● **TRY IT**
Your answer must be the records below, repeated exactly, with every picture left out.

● **MATERIAL FOR THIS TASK**
________
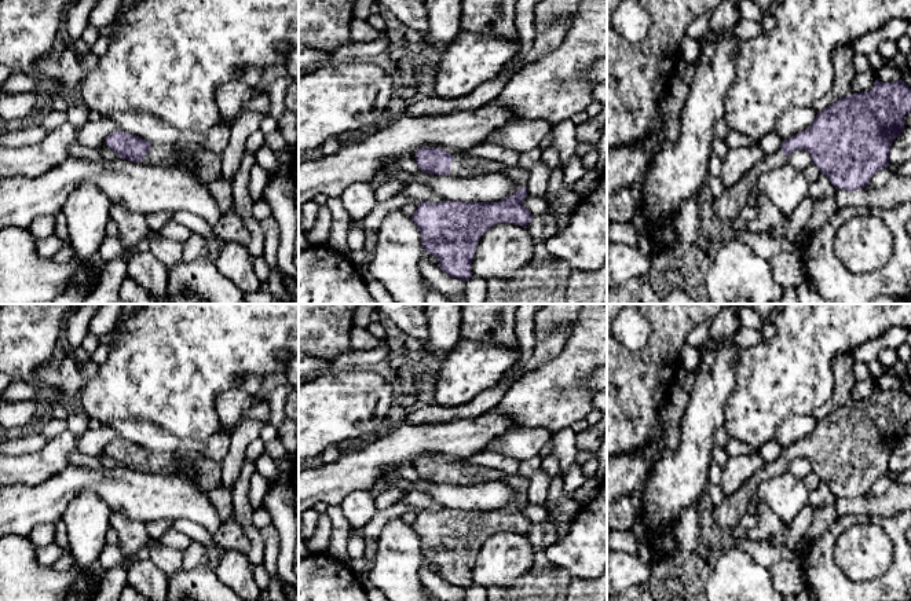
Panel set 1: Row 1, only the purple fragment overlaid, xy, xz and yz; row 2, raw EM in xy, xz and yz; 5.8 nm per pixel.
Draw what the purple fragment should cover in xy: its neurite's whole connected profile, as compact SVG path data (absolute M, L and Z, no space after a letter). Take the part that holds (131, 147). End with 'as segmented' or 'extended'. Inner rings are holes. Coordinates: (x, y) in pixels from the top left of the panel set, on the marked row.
M116 131L106 138L105 144L116 151L122 160L143 164L156 164L161 166L184 166L178 157L175 147L161 143L149 143L144 139Z | extended

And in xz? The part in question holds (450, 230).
M421 147L414 154L414 158L418 168L425 173L454 176L460 179L471 179L487 173L502 173L519 187L515 194L511 194L498 202L443 201L440 204L431 204L421 201L417 205L417 210L411 216L411 220L420 230L424 250L439 259L438 265L444 274L465 282L472 278L472 259L479 239L490 227L497 223L515 223L527 228L533 217L530 210L523 205L523 199L527 197L526 184L528 171L520 165L508 166L497 161L469 157L467 151L462 150L450 154L442 147Z | extended

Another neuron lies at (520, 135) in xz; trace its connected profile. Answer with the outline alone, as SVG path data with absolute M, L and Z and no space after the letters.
M515 118L491 132L484 144L498 144L519 154L528 153L541 144L552 127L553 124L544 120Z

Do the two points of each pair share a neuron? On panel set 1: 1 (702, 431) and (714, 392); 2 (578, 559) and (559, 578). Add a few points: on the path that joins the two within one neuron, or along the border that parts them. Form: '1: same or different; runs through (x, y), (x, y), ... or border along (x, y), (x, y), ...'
1: same; runs through (702, 421), (708, 402)
2: different; border along (555, 564), (564, 568), (573, 576)

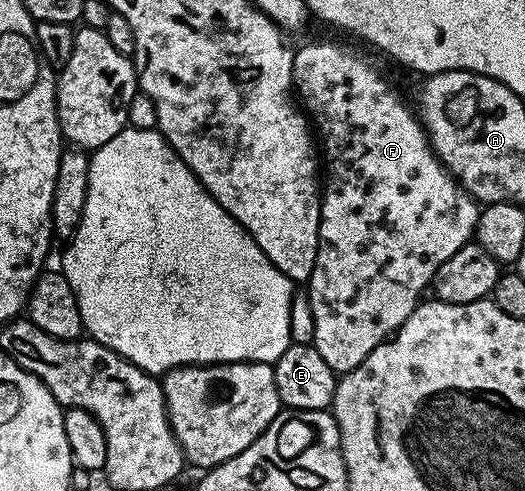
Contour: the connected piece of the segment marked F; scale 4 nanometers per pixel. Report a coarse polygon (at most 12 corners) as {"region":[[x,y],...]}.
{"region":[[296,47],[323,158],[311,344],[351,372],[479,203],[365,58]]}

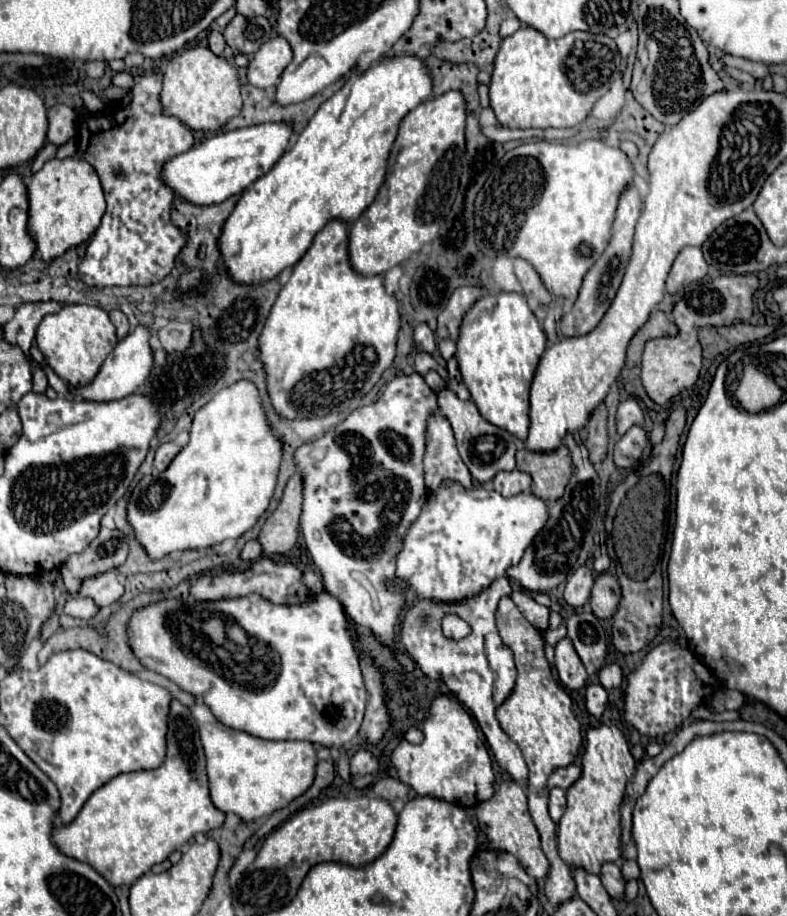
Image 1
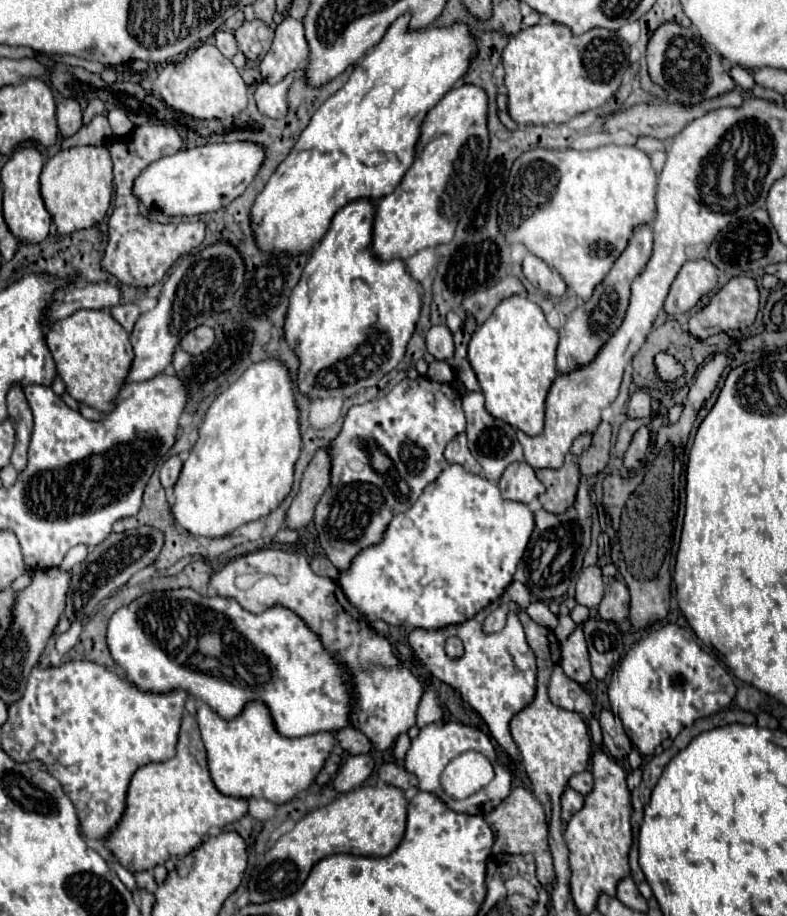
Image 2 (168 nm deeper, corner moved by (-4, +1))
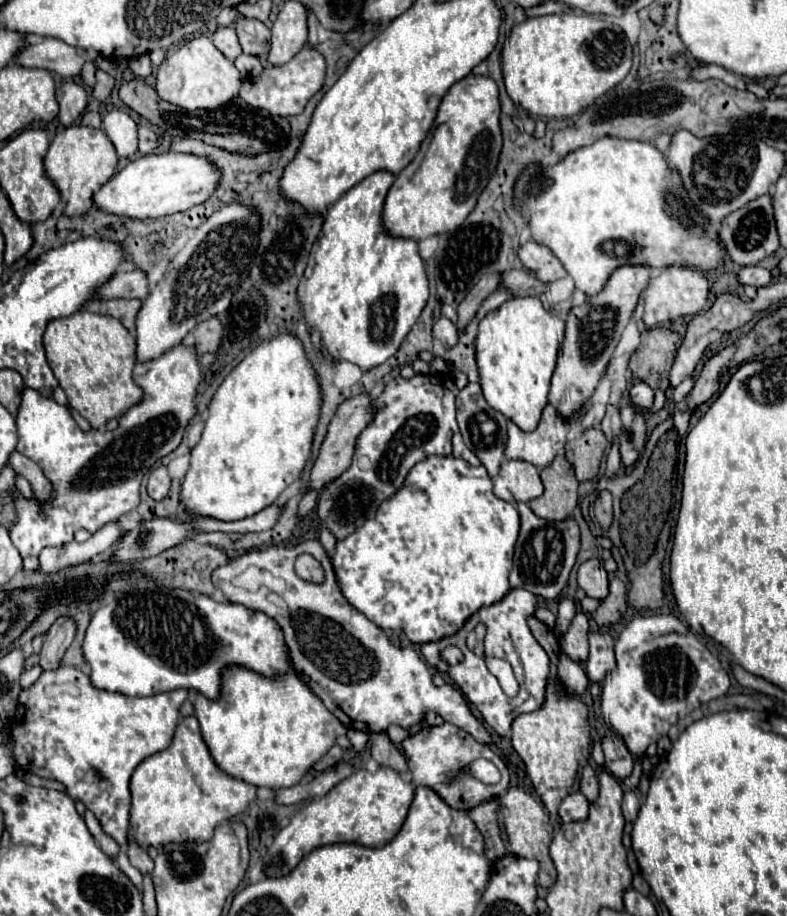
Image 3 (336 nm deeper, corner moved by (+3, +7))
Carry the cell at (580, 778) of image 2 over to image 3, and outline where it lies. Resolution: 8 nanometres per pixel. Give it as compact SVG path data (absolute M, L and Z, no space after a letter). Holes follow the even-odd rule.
M586 765L582 771L582 781L580 781L580 791L586 795L586 799L590 803L594 803L598 799L598 773Z

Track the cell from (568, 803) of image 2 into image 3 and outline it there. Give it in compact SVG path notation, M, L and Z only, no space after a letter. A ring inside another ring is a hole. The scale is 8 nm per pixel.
M572 793L572 795L568 795L568 797L562 801L558 815L560 815L560 819L562 819L564 823L586 821L586 817L588 817L588 807L590 807L590 803L588 803L588 799L586 799L582 793Z

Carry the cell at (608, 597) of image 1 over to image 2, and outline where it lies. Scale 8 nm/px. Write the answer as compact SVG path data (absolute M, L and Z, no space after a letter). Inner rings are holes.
M613 581L607 585L603 601L599 605L599 615L605 621L615 621L621 623L627 619L629 613L629 591L627 585L621 581Z

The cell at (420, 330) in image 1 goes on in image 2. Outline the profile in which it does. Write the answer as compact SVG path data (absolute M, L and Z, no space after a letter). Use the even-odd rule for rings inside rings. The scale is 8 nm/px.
M435 325L427 331L425 335L425 343L427 343L427 351L435 357L435 359L449 359L453 355L453 337L449 333L449 329L445 325Z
________
● **RESULT FOR THIS EXERCISE**
Panel set 1: Row 1, only the purple fragment overlaid, xy, xz and yz; row 2, raw EM in xy, xz and yz; 5.8 nm per pixel.
Draw what the purple fragment should cover in xy: its neurite's whole connected profile, as compact SVG path data (absolute M, L and Z, no space after a letter). Take the part that holds (131, 147). End with 'as segmented' or 'extended'. Inner rings are holes. Coordinates: (x, y) in pixels from the top left of the panel set, on the marked row.
M116 131L106 138L105 144L116 151L122 160L143 164L156 164L161 166L184 166L178 157L175 147L161 143L149 143L144 139Z | extended

And in xz? The part in question holds (450, 230).
M421 147L414 154L414 158L418 168L425 173L454 176L460 179L471 179L487 173L502 173L519 187L515 194L511 194L498 202L443 201L440 204L431 204L421 201L417 205L417 210L411 216L411 220L420 230L424 250L439 259L438 265L444 274L465 282L472 278L472 259L479 239L490 227L497 223L515 223L527 228L533 217L530 210L523 205L523 199L527 197L526 184L528 171L520 165L508 166L497 161L469 157L467 151L462 150L450 154L442 147Z | extended

Another neuron lies at (520, 135) in xz; trace its connected profile. Answer with the outline alone, as SVG path data with absolute M, L and Z and no space after the letters.
M515 118L491 132L484 144L498 144L519 154L528 153L541 144L552 127L553 124L544 120Z

Do the two points of each pair share a neuron? On panel set 1: 1 (702, 431) and (714, 392); 2 (578, 559) and (559, 578). Add a few points: on the path that joins the two within one neuron, or along the border that parts them. Form: '1: same or different; runs through (x, y), (x, y), ... or border along (x, y), (x, y), ...'
1: same; runs through (702, 421), (708, 402)
2: different; border along (555, 564), (564, 568), (573, 576)

Contour: the connected piece of the segment marked F; scale 4 nanometers per pixel. Report a coarse polygon (at most 12 corners) as {"region":[[x,y],...]}.
{"region":[[296,47],[323,158],[311,344],[351,372],[479,203],[365,58]]}

Image 1
Image 2 (168 nm deeper, corner moved by (-4, +1))
Image 3 (336 nm deeper, corner moved by (+3, +7))
Carry the cell at (580, 778) of image 2 over to image 3, and outline where it lies. Resolution: 8 nanometres per pixel. Give it as compact SVG path data (absolute M, L and Z, no space after a letter). Holes follow the even-odd rule.
M586 765L582 771L582 781L580 781L580 791L586 795L586 799L590 803L594 803L598 799L598 773Z

Track the cell from (568, 803) of image 2 into image 3 and outline it there. Give it in compact SVG path notation, M, L and Z only, no space after a letter. A ring inside another ring is a hole. The scale is 8 nm per pixel.
M572 793L572 795L568 795L568 797L562 801L558 815L560 815L560 819L562 819L564 823L586 821L586 817L588 817L588 807L590 807L590 803L588 803L588 799L586 799L582 793Z

Carry the cell at (608, 597) of image 1 over to image 2, and outline where it lies. Scale 8 nm/px. Write the answer as compact SVG path data (absolute M, L and Z, no space after a letter). Inner rings are holes.
M613 581L607 585L603 601L599 605L599 615L605 621L615 621L621 623L627 619L629 613L629 591L627 585L621 581Z

The cell at (420, 330) in image 1 goes on in image 2. Outline the profile in which it does. Write the answer as compact SVG path data (absolute M, L and Z, no space after a letter). Use the even-odd rule for rings inside rings. The scale is 8 nm/px.
M435 325L427 331L425 335L425 343L427 343L427 351L435 357L435 359L449 359L453 355L453 337L449 333L449 329L445 325Z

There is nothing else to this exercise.